The two, wearing UMMC CARES T-shirts with the message, “Advocate for Tiny Humans,” joined the Safe Center team and Bain in unloading bags and boxes of toys. The massive collection of toys and gifts is even more impressive since the collection started Nov. 3.
For Davis, the toy drive was personal. “I survived childhood trauma,” she said, “so for me, being able to help children facing trauma brings my story full circle. I shared my idea with our Outreach and Service Coordinator, Jenna Hull, who was overwhelmingly supportive of helping abused and neglected children.”
The Children’s Safe Center, with offices in Jackson, Hattiesburg, Biloxi, Meridian, McComb, Tupelo and Grenada, provides a safe environment for mistreated children and their families. Trained child abuse professionals provide medical examinations and treatment in a child-friendly atmosphere. Staff members are trained child abuse professionals with extensive medical, courtroom and investigative experience in child maltreatment.
The toys collected will brighten the holidays for Safe Center patients, but the Safe Center team uses toys all year to comfort their patients.
“As a parent, I know well the satisfaction of seeing a child provided an unexpected life pleasure,” said Dr. Scott Benton, professor of pediatrics, chief of the Division of Forensic Medicine at UMMC and medical director of the Children’s Safe Center. “The joy of giving is what Christmas is about. Toys and children are synonymous with a normal childhood, yet so many of the children we see lack the social advantage of having this experience. This tremendous gift by so many and coordinated by our medical students meets a large need throughout the state at some of these children's lowest points in life. I'm very proud of our institution and students for stepping up.”
Davis had plenty of help in collecting the toys once the drive started. Students and faculty at Mississippi State University, Davis’ alma mater, and the University of Mississippi, where Powell earned her bachelor’s degree, joined in. Employees of Hunter Engineering, where Bain works, collected 300 toys.
The Texas clothing company Jadelynn Brooke donated teen-friendly T-shirts, and Davis’ friends in Alabama, Tennessee, Arkansas and Florida helped, sending boxes of gifts that are now under the Christmas tree at the Children’s Safe Center.
Joining Davis and Powell in wrapping the hundreds of toys in clear gift bags was third-year medical student Jenna Hull of Columbus.

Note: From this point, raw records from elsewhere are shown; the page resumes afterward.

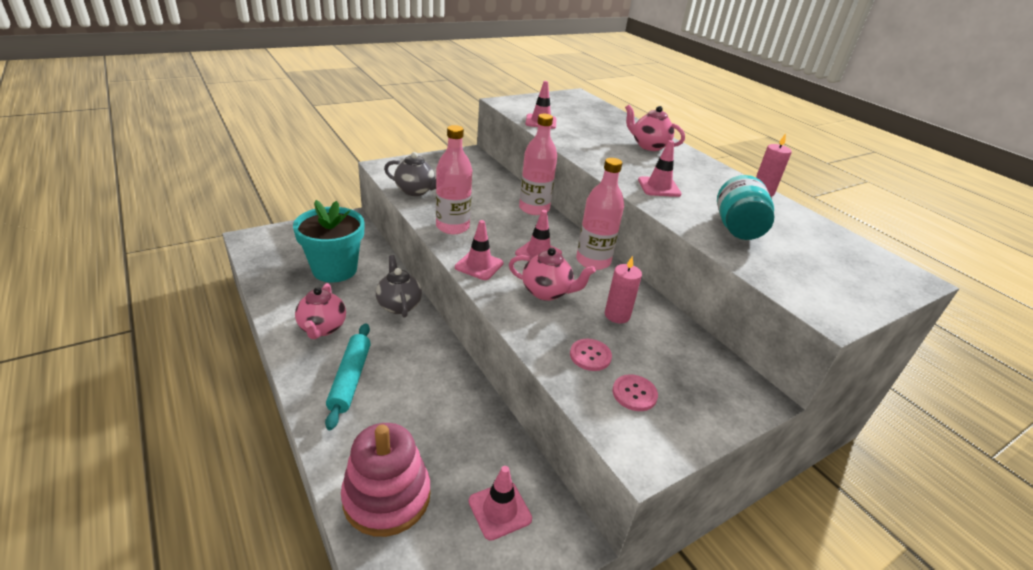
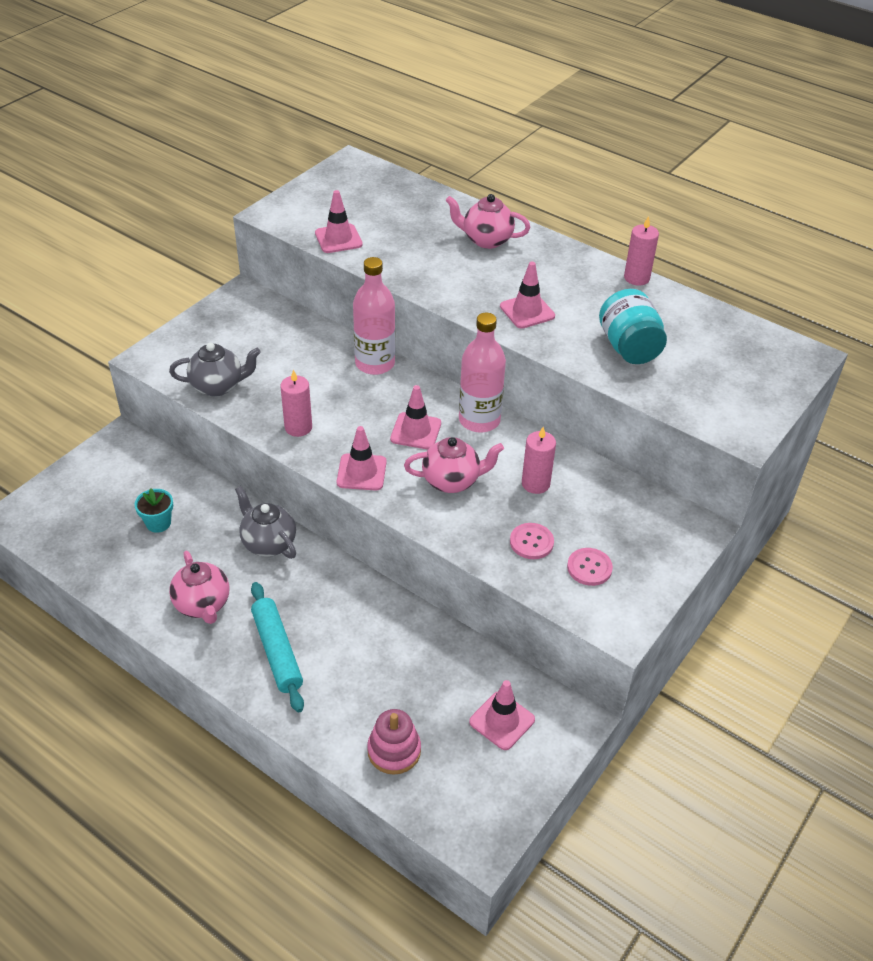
camera: 20 degrees left, 10 degrees up
turquoise flower pot [293,200,364,282] -> turquoise flower pot [134,488,173,533], size x0.44
pink stacking toy [341,423,430,537] -> pink stacking toy [367,709,421,775], size x0.61
pink bottle [436,125,472,234] -> pink candle [280,370,312,437]

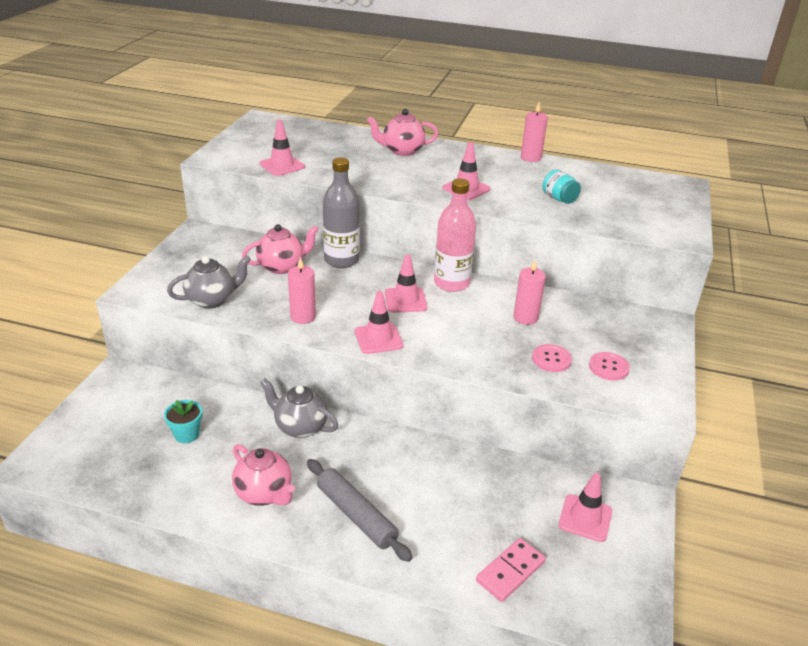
camera: 20 degrees left, 10 degrees down
turquoise rolling pin [251,582,304,713] -> grey rolling pin [307,459,413,562]
pink bottle [353,257,395,375] -> grey bottle [323,158,360,268]
pink stacking toy [367,709,421,775] -> pink domino [476,538,546,602]
pink teapot [404,437,504,493] -> pink teapot moved to [242,224,319,274]
turquoise jar [599,289,667,364] -> turquoise jar [543,170,581,204], size x0.60

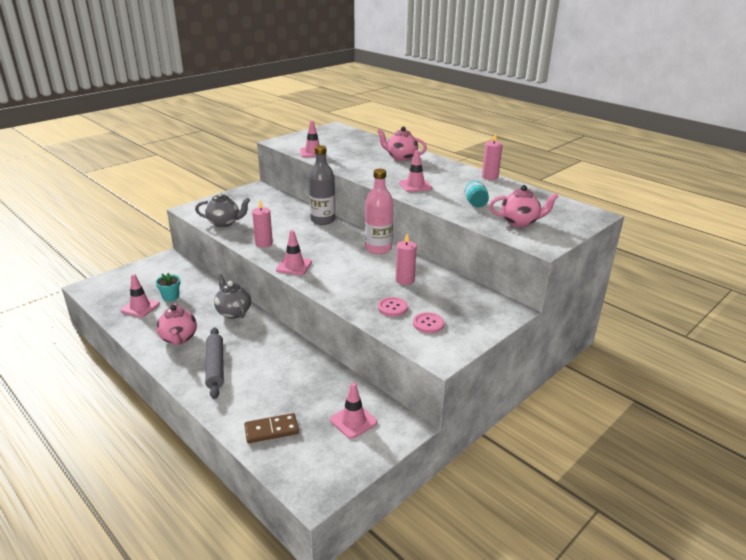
camera: 30 degrees right, 5 degrees down
pink teapot [242,224,319,274] -> pink teapot moved to [489,185,559,227]
pink traffic cone [385,255,427,313] -> pink traffic cone moved to [121,274,160,317]
pink domino [476,538,546,602] -> brown domino [244,413,299,443]

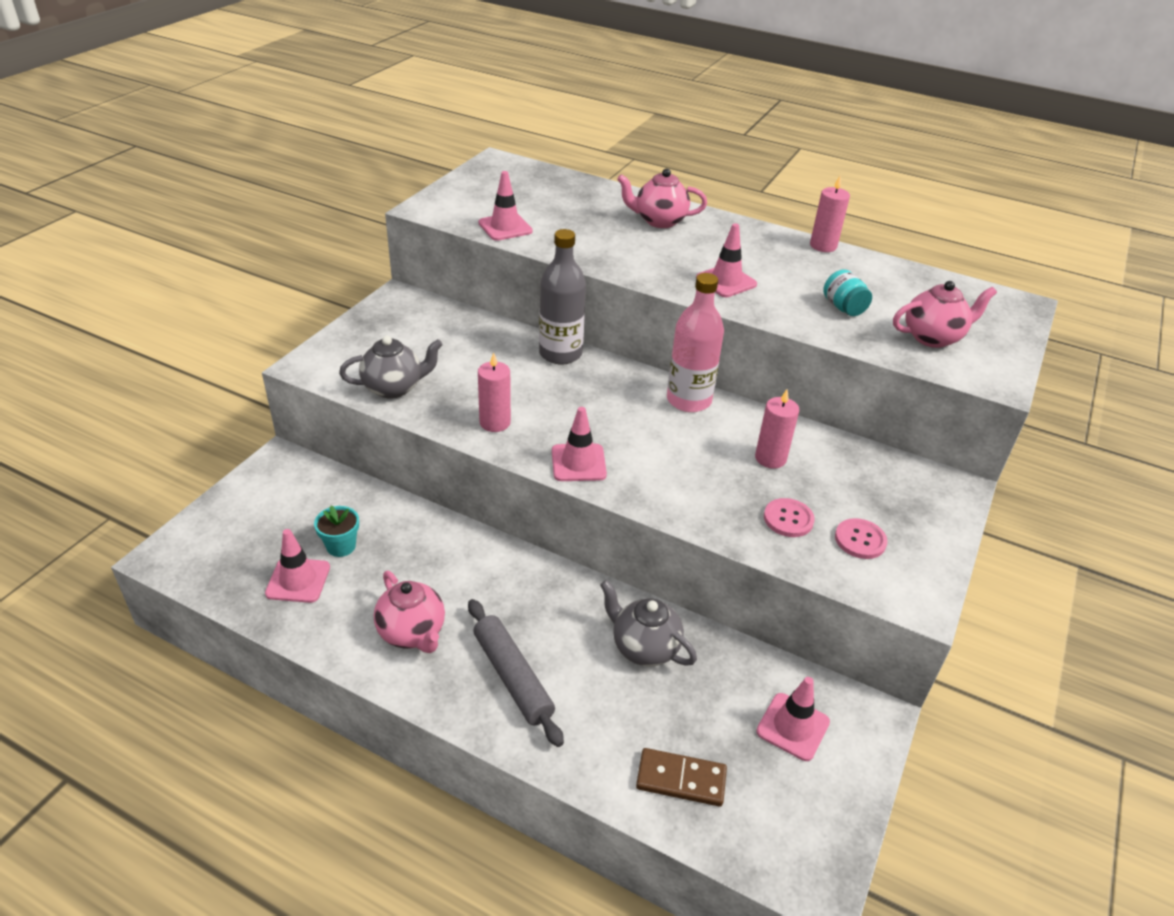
camera: 20 degrees left, 10 degrees up
grey teapot [214,274,251,319] -> grey teapot moved to [600,580,697,667]
brown domino [244,413,299,443] -> brown domino turned 45 degrees clockwise [636,748,727,807]

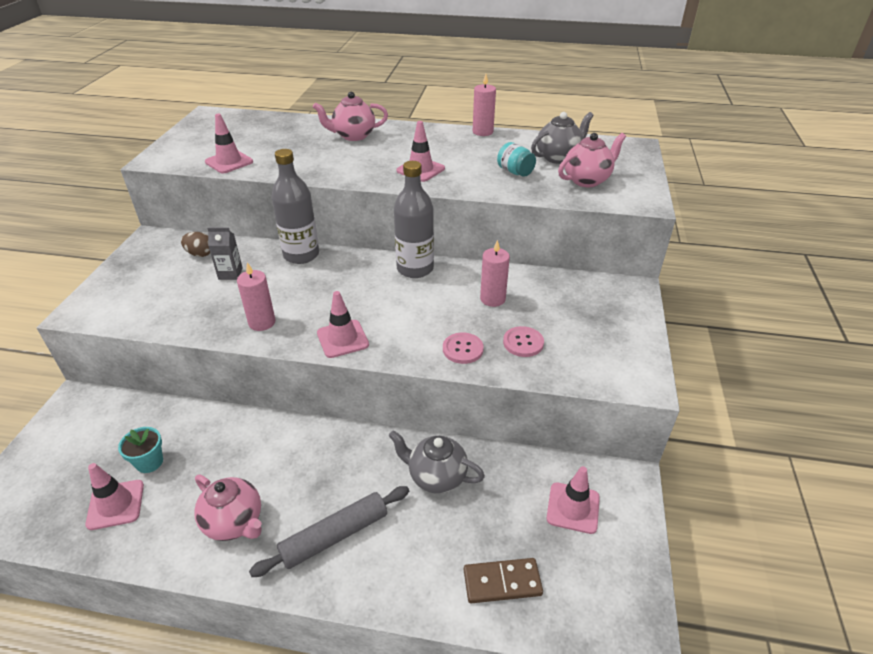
camera: 15 degrees left, 0 degrees up
grey teapot [339,336,443,399] -> grey teapot moved to [531,112,594,164]
grey rolling pin [468,599,564,747] -> grey rolling pin turned 75 degrees counterclockwise [249,486,409,577]
pink bottle [667,273,724,412] -> grey bottle [394,161,434,278]
pink button [835,518,888,559] -> pink button moved to [443,333,484,364]
none -> brown egg [181,232,210,257]
none -> grey carton [207,227,243,280]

Dr. Beth Brownlee, assistant professor of forensic medicine, applauded the students’ efforts. “I am truly grateful for a group of students who not only want to educate others about trauma-informed care but also want to advocate for the most vulnerable children in our state. Orchestration of such an impressive network of donations was no easy task. Emily has gone above and beyond to bring a smile to our patients during this holiday season and throughout the year.”
Medical training is demanding, said Dr. Lyssa Weatherly, associate professor of medicine, “but despite having an exceptionally busy schedule and long hours of constant studying, our medical students still find time to devote to service and the care of others on our campus, in our community, and around our state.”
After Davis attended the One Loud Voice Conference of the Children’s Advocacy Centers of Mississippi, she connected with guest speaker Melanie Barton, who survived childhood sexual abuse, with donations from Barton’s home state of Massachusetts ensuing.
“During her inspiring workshop, Melanie reached in her bag to retrieve a stuffed bear with the word ‘HOPE’ across its foot,” Davis said. “She received the bear as a child from her Child Advocacy Center. She has carried the bear and the hope it symbolizes with her for 18 years now.”
The message behind the gift is what she wants each child to take to heart. “It’s not the gift but knowing that someone out there cared about them.”